# Freelance riding instructor insurance???



## jennyb (3 September 2007)

Hi, 
I'm taking the advice of many and looking into insurance to cover me whilst I teach, the BHS only cover you if you have all of their requisits (child protection, first aid, CRB etc...) but these obviously take time so in the mean time......can anyone suggest what to do? are there insurance brokers who offer a reasonable price? I have one so far at £370...?
thanks
 <font color="purple">  </font>


----------



## goeslikestink (3 September 2007)

seib  as they do the same for bhs --

conrhill  alliance insurance company  are the underwriters of  seib
south essex insurance brokers


----------



## jennyb (3 September 2007)

It was SEIB I got the quote of £370 for, should I consider this a reasonable quote?

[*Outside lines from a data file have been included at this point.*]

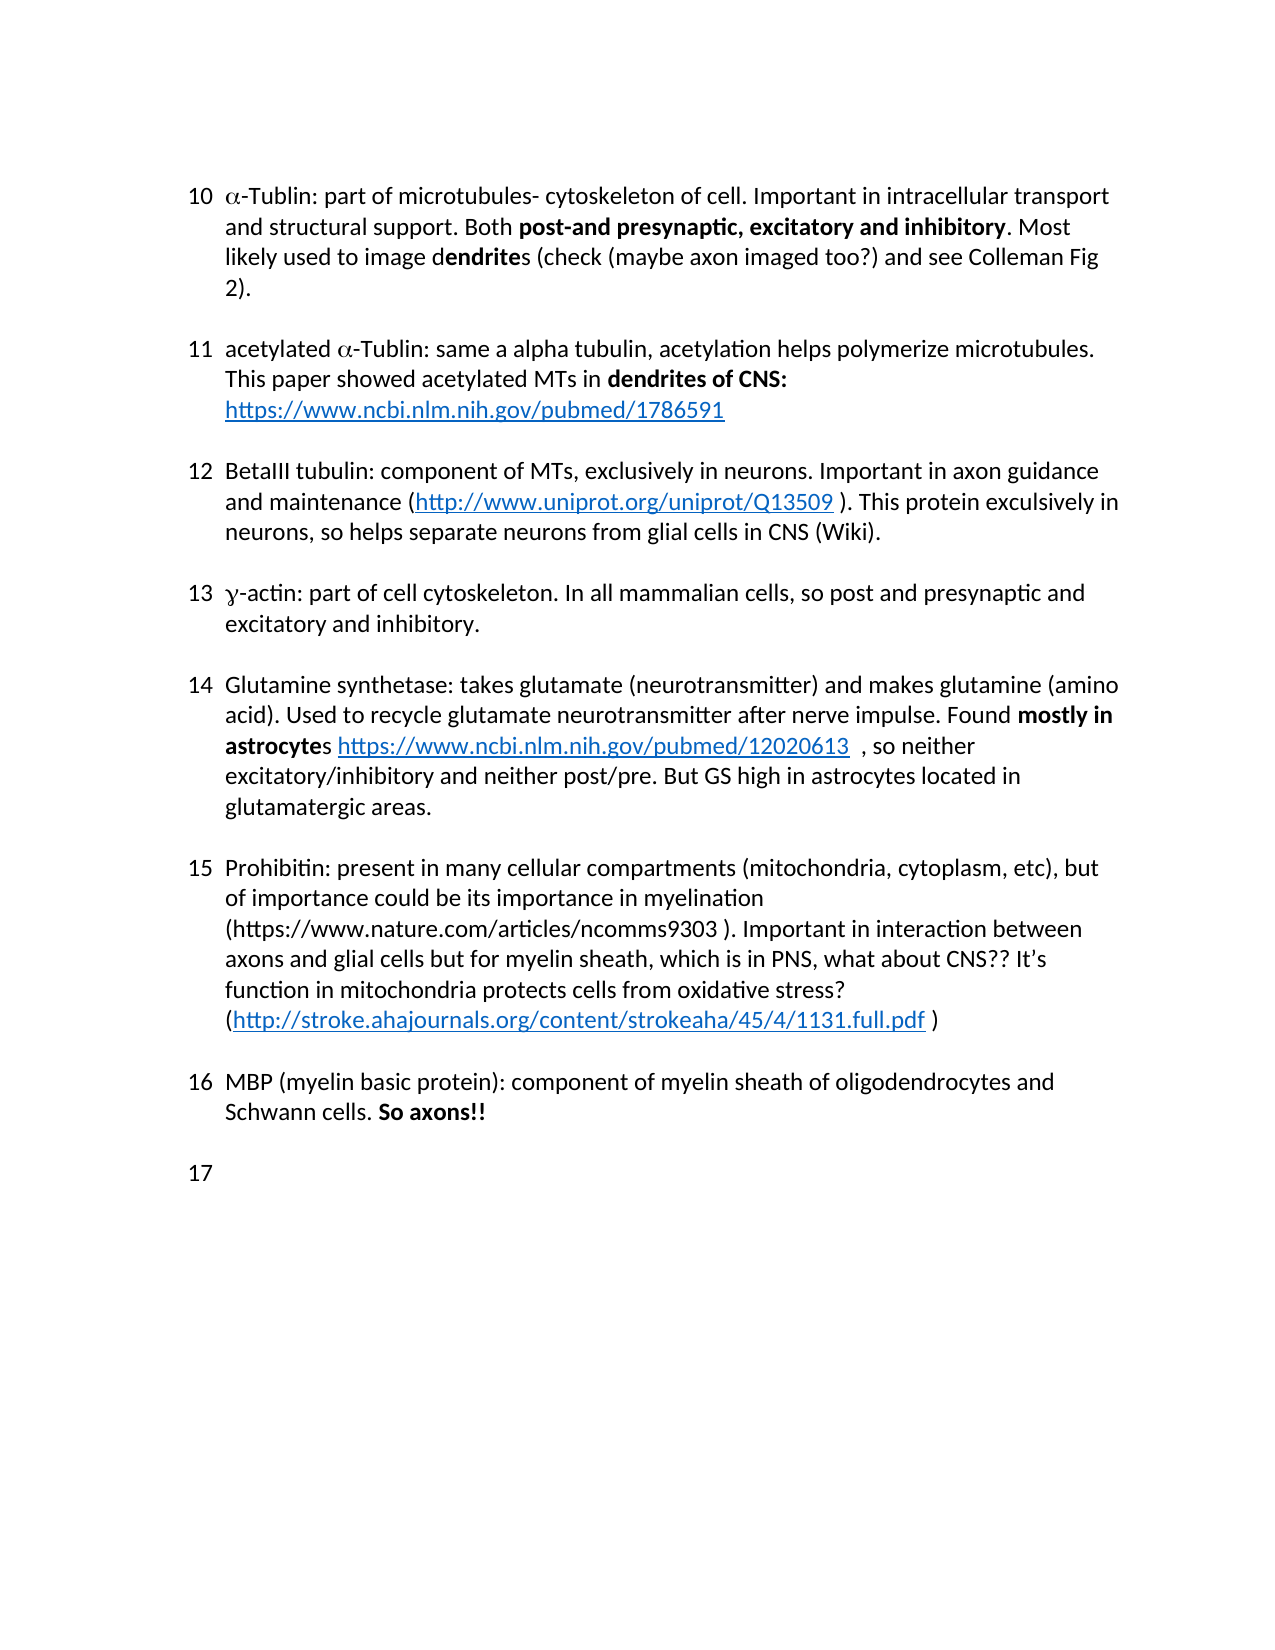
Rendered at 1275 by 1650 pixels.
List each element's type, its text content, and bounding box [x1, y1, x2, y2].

list MBP (myelin basic protein): component of myelin sheath of oligodendrocytes and Schwann cells. So axons!! [187, 1066, 1125, 1127]
list Prohibitin: present in many cellular compartments (mitochondria, cytoplasm, etc), but of importance could be its importance in myelination (https://www.nature.com/articles/ncomms9303 ). Important in interaction between axons and glial cells but for myelin sheath, which is in PNS, what about CNS?? It’s function in mitochondria protects cells from oxidative stress? (http://stroke.ahajournals.org/content/strokeaha/45/4/1131.full.pdf ) [187, 852, 1125, 1035]
list -actin: part of cell cytoskeleton. In all mammalian cells, so post and presynaptic and excitatory and inhibitory. [187, 577, 1125, 638]
list Glutamine synthetase: takes glutamate (neurotransmitter) and makes glutamine (amino acid). Used to recycle glutamate neurotransmitter after nerve impulse. Found mostly in astrocytes https://www.ncbi.nlm.nih.gov/pubmed/12020613 , so neither excitatory/inhibitory and neither post/pre. But GS high in astrocytes located in glutamatergic areas. [187, 669, 1125, 821]
list BetaIII tubulin: component of MTs, exclusively in neurons. Important in axon guidance and maintenance (http://www.uniprot.org/uniprot/Q13509 ). This protein exculsively in neurons, so helps separate neurons from glial cells in CNS (Wiki). [187, 455, 1125, 547]
list -Tublin: part of microtubules- cytoskeleton of cell. Important in intracellular transport and structural support. Both post-and presynaptic, excitatory and inhibitory. Most likely used to image dendrites (check (maybe axon imaged too?) and see Colleman Fig 2). [187, 181, 1125, 303]
list acetylated -Tublin: same a alpha tubulin, acetylation helps polymerize microtubules. This paper showed acetylated MTs in dendrites of CNS: https://www.ncbi.nlm.nih.gov/pubmed/1786591 [187, 333, 1125, 425]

what a speedy reply thankyou!


----------



## happihorse (3 September 2007)

No many insurance companies provide this insurance so the different brokers may well be using the same insurance provider.  £370 sounds pretty good to me!


----------



## kerilli (3 September 2007)

Shearwater are quite reasonable, iirc.


----------



## Shilasdair (3 September 2007)

I'd try to zip through the BHS pre-reqs, particularly the HSE First Aid (lasts 3 yrs once done) and the CRB check....the CP course is worthy but about the dullest few hours you'll ever spend (take a small secret book to read)&gt;
S


----------



## jennyb (4 September 2007)

Thanks Shilasdair, it's looking like that will be the cheapest way through, looks like there's a CP quite soon in my area, and its a shame that the BHS don't accept CRB checks from other institutions as I already have one! might have to keep on teaching in the mean time un-insured...


----------